Bisnis.com, BANDUNG - Otoritas Jasa Keuangan sebagai regulator lembaga keuangan di Indonesia mencanangkan jumlah tenaga aktuaria sebanyak 1.000 aktuaris dalam beberapa waktu mendatang. Namun, apakah 1.000 aktuaris itu cukup? Berapa sebenarnya kebutuhan aktuaris di Indonesia?
Ketua Persatuan Aktuaris Indonesia (PAI) Budi Tampubolon menuturkan tidak ada angka yang cukup untuk kebutuhan aktuaris di dalam negeri yang saat ini tercatat hanya ada 178 aktuaris.
Sebagai gambarannya, dia menerangkan di beberapa negara, seperti di Amerika dan Jepang serta di negara-negara lain, jumlah aktuaris masih dirasakan kurang meski jumlahnya telah berkali lipat dibandingkan dengan Indonesia.

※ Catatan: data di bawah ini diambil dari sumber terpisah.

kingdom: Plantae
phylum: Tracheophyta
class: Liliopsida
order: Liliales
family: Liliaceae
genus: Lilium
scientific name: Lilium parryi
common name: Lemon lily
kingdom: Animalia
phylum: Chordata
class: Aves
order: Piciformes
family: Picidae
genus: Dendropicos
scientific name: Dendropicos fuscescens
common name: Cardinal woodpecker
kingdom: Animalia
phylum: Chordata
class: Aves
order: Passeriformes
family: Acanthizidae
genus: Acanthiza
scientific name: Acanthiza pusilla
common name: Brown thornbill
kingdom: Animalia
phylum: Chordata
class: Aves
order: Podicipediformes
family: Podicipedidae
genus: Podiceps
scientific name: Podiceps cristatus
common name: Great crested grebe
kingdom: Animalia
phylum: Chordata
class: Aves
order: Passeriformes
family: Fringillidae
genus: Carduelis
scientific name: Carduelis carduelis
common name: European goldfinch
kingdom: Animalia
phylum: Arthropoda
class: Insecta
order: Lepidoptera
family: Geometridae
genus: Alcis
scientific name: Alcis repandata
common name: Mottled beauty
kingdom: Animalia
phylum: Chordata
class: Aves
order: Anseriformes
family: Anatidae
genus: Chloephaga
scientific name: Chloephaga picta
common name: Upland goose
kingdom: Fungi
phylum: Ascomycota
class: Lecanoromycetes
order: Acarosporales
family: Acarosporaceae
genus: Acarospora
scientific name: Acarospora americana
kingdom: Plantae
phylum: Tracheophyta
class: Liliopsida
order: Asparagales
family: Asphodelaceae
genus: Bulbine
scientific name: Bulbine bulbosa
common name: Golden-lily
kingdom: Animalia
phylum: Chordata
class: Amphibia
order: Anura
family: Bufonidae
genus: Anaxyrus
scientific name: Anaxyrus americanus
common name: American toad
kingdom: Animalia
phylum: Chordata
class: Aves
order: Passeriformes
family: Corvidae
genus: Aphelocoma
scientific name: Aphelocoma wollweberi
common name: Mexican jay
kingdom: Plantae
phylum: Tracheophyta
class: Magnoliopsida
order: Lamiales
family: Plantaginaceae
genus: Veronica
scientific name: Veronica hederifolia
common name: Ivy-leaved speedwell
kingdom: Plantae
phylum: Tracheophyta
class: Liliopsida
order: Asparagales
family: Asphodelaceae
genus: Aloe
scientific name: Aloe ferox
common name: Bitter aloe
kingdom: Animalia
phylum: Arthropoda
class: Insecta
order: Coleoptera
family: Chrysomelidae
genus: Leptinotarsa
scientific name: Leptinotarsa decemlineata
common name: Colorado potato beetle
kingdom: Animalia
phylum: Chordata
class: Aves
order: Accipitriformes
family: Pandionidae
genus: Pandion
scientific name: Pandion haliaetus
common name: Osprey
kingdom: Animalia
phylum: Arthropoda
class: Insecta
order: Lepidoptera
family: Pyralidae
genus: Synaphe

“Inggris menghasilkan 13.000-14.000 aktuaris, mereka sendiri masih kekurangan. Di Tiongkok ada 500 aktuaris yang bekerja di sana, dalam jangka waktu tertentu ditargetkan 5.000 aktuaris,” urainya kepada Bisnis.com seperti dikutip, Minggu (31/8/2014).
Dia menilai dengan keberadaan tenaga aktuaria yang aktif di Indonesia hanya sebanyak 178 aktuaris, target yang dicanangkan regulator belum cukup memenuhi kebutuhan. “Kalau cuma 1.000 rasanya masih terlalu sedikit.”
Dia mengasumsikan satu perusahaan jiwa misalnya membutuhkan sebanyak 10 aktuaris, dengan sekitar 50 perusahaan asuransi jiwa, setidak-tidaknya dibutuhkan 500 aktuaris dan itu belum termasuk lembaga keuangan non-bank lainnya.
“Asuransi umum ada lebih dari 80 perusahaan, belum konsultan aktuaris, BPJS, belum yang lain-lain. Apalagi bagi pelaku industri asuransi sesuai ketentuan regulator, wajib memiliki aktuaris,” ungkapnya.
Walau demikian, dia menilai target 1.000 aktuaris merupakan tantangan berat dengan kondisi profesi ini belum terlalu populer, terlebih belum seluruh pihak mendukung upaya sosialisasi dan pendidikan program S1 Aktuaria belum ada di Indonesia.
“D3-nya ada, S2-nya ada tapi hanya di UI dan ITB. D3-nya mungkin hanya ada 2-3 tempat. Ini menunjukkan suplai S2 dan D3-nya sedikit. Nah, S1-nya di tengah-tengah tidak ada,” sebutnya.